WHAT YOU NEED TO DO:
Reproduce the passage of the text about the former Rhodesian district commissioner word for word, starting at "I noted from" and ending at "of a bloodbath.".

EXERCISE TEXT:
"""
Hannes Wessels,

Recently I was fortunate to have the opportunity to speak at some length to former Rhodesian District Commissioner, Ben Kaschula. Now in his twilight years, blessed with an excellent memory, his story is an extraordinary one that regrettably few people will ever know about and that is a great pity. The more I listened to him, the more I was reminded that it was servants of the state of his ilk, during the years of white rule, who were making massive strides in bridging the racial divides that inevitably arose during the colonial era.

Dispatched as a teenager into the Rhodesian wilderness he had to adapt and learn fast. Through a devotion to duty, and to the indigenous people, he and his colleagues were busy constructing the legal and administrative framework that would provide the platform for a multi-racial society that would lead to economic growth and improved quality of life for all.

What few know is that he and his fellow District Officers were given very clear instructions to encourage traditional leaders to seek consensus from their subjects rather than rule by authoritarian decree. Through this learning process it was hoped, the black people would come to understand the democratic system and then be better placed to be part of the democratic process at a higher level leading to them having the vote in the election of representatives for national government. This proves the intention of successive white governments was never to deprive anyone the vote on grounds of race; the aim was to increase the size of the electorate on merit with education being one of the criteria.

Brought at times to tears, reminiscing about the close friendships forged with the natives he took enormous risks to serve, I was left lamenting the passing of an era when officials in authority understood their mandate was to serve the people; not to have the people serve them. Of course, because Mr. Kaschula was a Rhodesian colonial administrator, he, along with his colleagues, was condemned by the media and the world as a ‘racist’ and ‘white supremacist’.

With this in mind I recently read an article penned by Mr. Alexander Downer, former Foreign Minister of Australia. Showing gumption, in the face of a world where the received wisdom is all about how awful British imperialism was, he celebrates the very opposite; in very clear and reasoned terms he expresses his deep gratitude for the fact that Australia was colonised by Britain. He identifies the introduction of the rule of law, the separation of powers, and a market economy as the exceptional fundamentals that provided the bedrock for what has become one of the richest and most successful countries in the world. He points out no great nation in history was as thoughtful and benevolent in the projection of its power and this is undeniably true.

I noted from the piece it was identical principles of governance that the government of the day, which included Ben Kaschula, was trying to inculcate in the minds of the native population of then Rhodesia. Alas, just when they were making stellar progress, he, and his colleagues, were driven from the field by forces of violence seeking to destroy the systems they sought to build and implement, and to kill the proponents of these alien ideas. Unfortunately, with the support of the international community the antagonists triumphed and all his efforts to build a peaceful and prosperous country were wrecked in the course of a bloodbath.
"""
DATA SHOWN:
"""
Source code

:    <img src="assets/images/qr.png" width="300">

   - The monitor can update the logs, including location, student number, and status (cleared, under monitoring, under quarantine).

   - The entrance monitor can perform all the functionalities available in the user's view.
"""
RESPONSE BELOW:
I noted from the piece it was identical principles of governance that the government of the day, which included Ben Kaschula, was trying to inculcate in the minds of the native population of then Rhodesia. Alas, just when they were making stellar progress, he, and his colleagues, were driven from the field by forces of violence seeking to destroy the systems they sought to build and implement, and to kill the proponents of these alien ideas. Unfortunately, with the support of the international community the antagonists triumphed and all his efforts to build a peaceful and prosperous country were wrecked in the course of a bloodbath.